DRAGUIGNAN: Marguerite, a local child
DRAGUIGNAN: Marguerite, a local child

The Draguignan Museum of Fine Arts is currently offering a very special exhibition with an incredible history.

Indeed, originally from the south of France, Marguerite Maeght knows the story of Saint Roseline well, whose miracles are famous in this region. She then decides to ask him for a grandson (she already has several granddaughters). Her wish granted, the collector and patron feeling indebted, called on her closest artist friends to tackle the restoration of the chapel dedicated to the saint, located in Arcs-sur-Argens. Giacometti, Chagall, Bazaine and Ubac will participate in this project and will give this building a celestial dimension.

Marguerite Maeght’s wish is presented at the Draguignan MBA until September 22.

Marguerite, a local child

For Marguerite Maeght – born in Cannes, raised in Bargemon – religiosity and superstition, faith and hope merge in the figure of the saint to gradually become a family reference within the Maeghts. “Her grandfather, a sailor, had already dedicated himself to the saint. After the war, on the occasion of the Parisian exhibition Le Surréalisme in 1947, at the Galerie Maeght, Marguerite would secretly sprinkle holy water on the irreverent works. Similarly, during a malaise in the United States, she entrusted her fate to the saint.” comments Yohan Rimaud. “And if in 1964, the Fondation de Saint-Paul de Vence was dedicated to the memory of their son Bernard, who had died ten years earlier, the transformation of the Chapelle Sainte-Roseline would respond to Marguerite’s specific wish to welcome a grandson into her family,” adds the curator.

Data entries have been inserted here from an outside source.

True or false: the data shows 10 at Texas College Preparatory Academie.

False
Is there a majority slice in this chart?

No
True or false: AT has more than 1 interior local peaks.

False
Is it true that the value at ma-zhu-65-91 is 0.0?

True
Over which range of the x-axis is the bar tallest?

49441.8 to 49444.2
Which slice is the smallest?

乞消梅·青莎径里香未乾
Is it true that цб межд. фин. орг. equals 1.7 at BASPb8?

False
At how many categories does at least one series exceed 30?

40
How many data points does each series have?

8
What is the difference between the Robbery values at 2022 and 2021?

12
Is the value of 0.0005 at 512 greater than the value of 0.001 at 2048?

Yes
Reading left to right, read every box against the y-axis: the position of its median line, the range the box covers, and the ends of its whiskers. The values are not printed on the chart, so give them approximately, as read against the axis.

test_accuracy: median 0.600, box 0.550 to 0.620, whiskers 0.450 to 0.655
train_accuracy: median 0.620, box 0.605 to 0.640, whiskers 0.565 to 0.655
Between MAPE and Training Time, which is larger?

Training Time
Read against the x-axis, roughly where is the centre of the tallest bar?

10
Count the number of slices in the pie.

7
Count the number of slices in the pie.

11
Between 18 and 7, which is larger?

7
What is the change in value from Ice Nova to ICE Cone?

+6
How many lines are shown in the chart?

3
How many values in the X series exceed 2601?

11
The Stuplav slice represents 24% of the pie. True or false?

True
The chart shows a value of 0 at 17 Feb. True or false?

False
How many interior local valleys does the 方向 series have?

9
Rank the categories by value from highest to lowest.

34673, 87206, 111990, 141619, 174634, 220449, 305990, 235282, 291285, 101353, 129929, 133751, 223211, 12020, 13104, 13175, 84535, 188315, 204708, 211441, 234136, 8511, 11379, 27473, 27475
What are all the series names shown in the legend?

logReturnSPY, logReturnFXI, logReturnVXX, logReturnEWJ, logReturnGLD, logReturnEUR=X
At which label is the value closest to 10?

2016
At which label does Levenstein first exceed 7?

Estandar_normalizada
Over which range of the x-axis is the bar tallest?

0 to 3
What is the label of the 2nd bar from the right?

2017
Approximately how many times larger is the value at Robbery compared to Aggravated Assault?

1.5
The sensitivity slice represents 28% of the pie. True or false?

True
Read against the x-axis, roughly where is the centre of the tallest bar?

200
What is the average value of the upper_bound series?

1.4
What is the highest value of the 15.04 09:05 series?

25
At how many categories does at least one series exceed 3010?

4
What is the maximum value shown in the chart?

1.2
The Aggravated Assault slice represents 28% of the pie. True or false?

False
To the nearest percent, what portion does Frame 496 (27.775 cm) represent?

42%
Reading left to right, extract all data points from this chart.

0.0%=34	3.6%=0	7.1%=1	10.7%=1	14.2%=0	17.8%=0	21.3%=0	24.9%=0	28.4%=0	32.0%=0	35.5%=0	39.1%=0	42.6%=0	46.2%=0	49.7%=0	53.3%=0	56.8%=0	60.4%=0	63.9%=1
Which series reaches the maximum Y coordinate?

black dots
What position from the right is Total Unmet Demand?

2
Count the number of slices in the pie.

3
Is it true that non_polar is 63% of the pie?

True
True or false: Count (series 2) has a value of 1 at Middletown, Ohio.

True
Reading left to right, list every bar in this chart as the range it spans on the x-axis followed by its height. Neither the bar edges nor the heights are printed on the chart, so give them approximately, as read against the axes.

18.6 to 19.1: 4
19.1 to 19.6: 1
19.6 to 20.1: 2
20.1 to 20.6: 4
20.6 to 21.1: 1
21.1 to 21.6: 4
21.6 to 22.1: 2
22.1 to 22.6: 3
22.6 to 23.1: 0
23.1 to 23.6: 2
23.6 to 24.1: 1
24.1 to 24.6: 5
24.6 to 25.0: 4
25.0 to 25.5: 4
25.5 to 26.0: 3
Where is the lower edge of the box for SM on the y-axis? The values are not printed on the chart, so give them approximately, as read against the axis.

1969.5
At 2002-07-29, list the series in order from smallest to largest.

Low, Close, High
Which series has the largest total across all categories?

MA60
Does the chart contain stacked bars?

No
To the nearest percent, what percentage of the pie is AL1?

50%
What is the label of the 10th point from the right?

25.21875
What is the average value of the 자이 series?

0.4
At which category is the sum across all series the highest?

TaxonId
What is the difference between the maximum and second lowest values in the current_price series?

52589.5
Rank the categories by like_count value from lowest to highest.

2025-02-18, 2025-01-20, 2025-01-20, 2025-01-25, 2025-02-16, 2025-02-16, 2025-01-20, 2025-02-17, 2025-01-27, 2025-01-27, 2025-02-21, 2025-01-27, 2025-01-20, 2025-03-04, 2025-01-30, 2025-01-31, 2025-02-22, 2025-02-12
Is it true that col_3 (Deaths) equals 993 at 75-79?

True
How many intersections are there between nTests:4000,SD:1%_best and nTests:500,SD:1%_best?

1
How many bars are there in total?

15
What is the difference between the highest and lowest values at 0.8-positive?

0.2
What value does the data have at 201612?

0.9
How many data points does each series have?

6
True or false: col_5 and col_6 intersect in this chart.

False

In 1968, when Jules was born, Marguerite saw a dear wish come true. She approaches Father Gamba, priest of Les Arcs and visits the dark and dilapidated chapel, to which only the headlights of her car can bring a little light. She first proposed electrification then, in 1969, restoration work was launched. The 16th century altarpiece and seven paintings on the central wall will be restored. The reliquary of the saint’s eyes is placed in a modern case. The roof, vaults, walls and floors were reworked and the stained glass windows replaced by new frames designed by Jean Bazaine and his accomplice Ubac. Through her project at Les Arcs, Marguerite Maeght seems to extend, in the private sphere and in the intimacy of her devotion, the work of the Foundation, which welcomes and supports in particular the friends and masters of modern art such as Diego Giacometti, Raoul Ubac, Jean Bazaine and Marc Chagall. Thus, after having been since the 16th century the chapel of the Villeneuve family, bringing together the funerary slabs of its members, the church invested by the artists de facto enters the family bosom of the Maeght where, moreover, the funerals of the patron.